AIM OF THE TASK
Exactly retype the lines from the top of the data through the line containing "84 381 1.23", leaving out every picture.

EXERCISE DATA
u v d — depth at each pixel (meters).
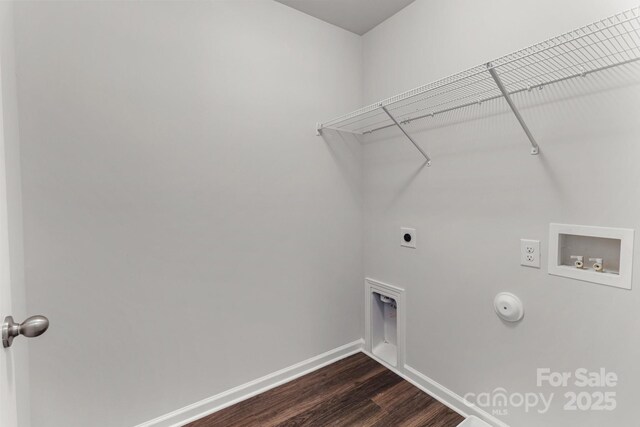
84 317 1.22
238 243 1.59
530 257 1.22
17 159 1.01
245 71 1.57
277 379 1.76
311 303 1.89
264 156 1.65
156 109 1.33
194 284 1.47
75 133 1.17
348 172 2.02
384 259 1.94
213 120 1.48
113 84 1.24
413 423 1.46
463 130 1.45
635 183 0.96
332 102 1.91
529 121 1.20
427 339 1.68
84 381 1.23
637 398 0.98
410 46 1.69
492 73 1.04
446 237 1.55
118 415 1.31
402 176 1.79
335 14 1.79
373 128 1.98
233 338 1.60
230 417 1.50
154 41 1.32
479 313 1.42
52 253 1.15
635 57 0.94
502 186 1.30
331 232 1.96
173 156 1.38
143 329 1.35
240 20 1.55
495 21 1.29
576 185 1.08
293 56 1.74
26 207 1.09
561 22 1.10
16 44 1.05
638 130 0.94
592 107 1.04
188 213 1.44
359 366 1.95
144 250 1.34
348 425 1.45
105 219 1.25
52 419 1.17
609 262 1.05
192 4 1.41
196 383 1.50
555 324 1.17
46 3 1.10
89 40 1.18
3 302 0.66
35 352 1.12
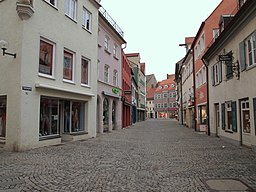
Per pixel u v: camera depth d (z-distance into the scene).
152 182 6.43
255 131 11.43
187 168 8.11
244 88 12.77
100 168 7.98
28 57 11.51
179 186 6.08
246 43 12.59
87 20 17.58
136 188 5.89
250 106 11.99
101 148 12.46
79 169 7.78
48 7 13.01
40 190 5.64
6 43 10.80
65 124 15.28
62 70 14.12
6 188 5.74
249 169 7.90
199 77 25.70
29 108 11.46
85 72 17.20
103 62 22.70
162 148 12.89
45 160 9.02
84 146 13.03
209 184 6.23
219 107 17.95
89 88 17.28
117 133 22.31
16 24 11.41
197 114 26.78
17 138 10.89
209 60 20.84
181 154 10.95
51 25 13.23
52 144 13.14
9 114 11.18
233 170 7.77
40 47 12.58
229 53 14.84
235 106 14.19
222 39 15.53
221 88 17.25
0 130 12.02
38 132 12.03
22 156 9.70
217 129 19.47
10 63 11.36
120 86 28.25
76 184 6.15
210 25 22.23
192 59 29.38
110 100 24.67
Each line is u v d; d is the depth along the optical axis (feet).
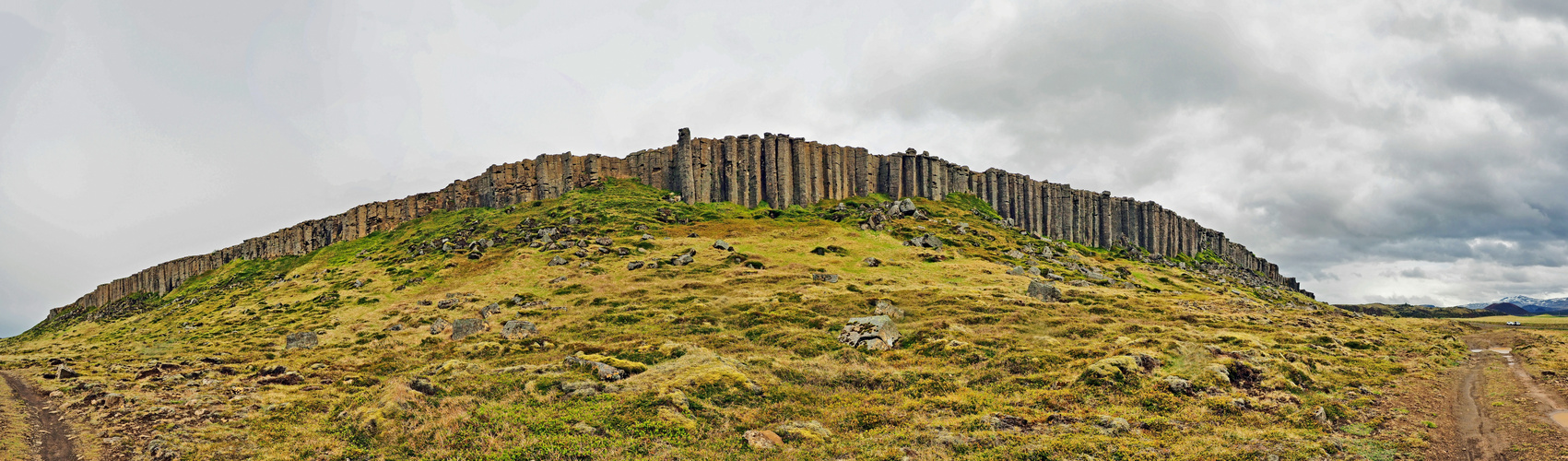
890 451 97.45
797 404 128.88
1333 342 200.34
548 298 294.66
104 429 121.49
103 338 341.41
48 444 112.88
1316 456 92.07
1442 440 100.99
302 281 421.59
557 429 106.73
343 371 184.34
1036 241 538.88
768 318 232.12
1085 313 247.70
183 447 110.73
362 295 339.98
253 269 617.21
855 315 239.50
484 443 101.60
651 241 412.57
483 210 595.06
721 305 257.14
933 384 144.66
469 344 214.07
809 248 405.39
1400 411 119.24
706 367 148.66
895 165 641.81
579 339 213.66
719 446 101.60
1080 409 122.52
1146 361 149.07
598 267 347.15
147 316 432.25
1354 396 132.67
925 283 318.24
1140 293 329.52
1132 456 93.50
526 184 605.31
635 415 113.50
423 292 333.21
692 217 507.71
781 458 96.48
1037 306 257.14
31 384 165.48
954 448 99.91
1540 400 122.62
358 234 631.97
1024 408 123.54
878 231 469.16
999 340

EXERCISE RESULT
u v d — depth at each pixel (meters).
84 317 1.22
238 243 1.59
530 257 1.22
17 159 1.01
245 71 1.57
277 379 1.76
311 303 1.89
264 156 1.65
156 109 1.33
194 284 1.47
75 133 1.17
348 172 2.02
384 259 1.94
213 120 1.48
113 84 1.24
413 423 1.46
463 130 1.45
635 183 0.96
332 102 1.91
529 121 1.20
427 339 1.68
84 381 1.23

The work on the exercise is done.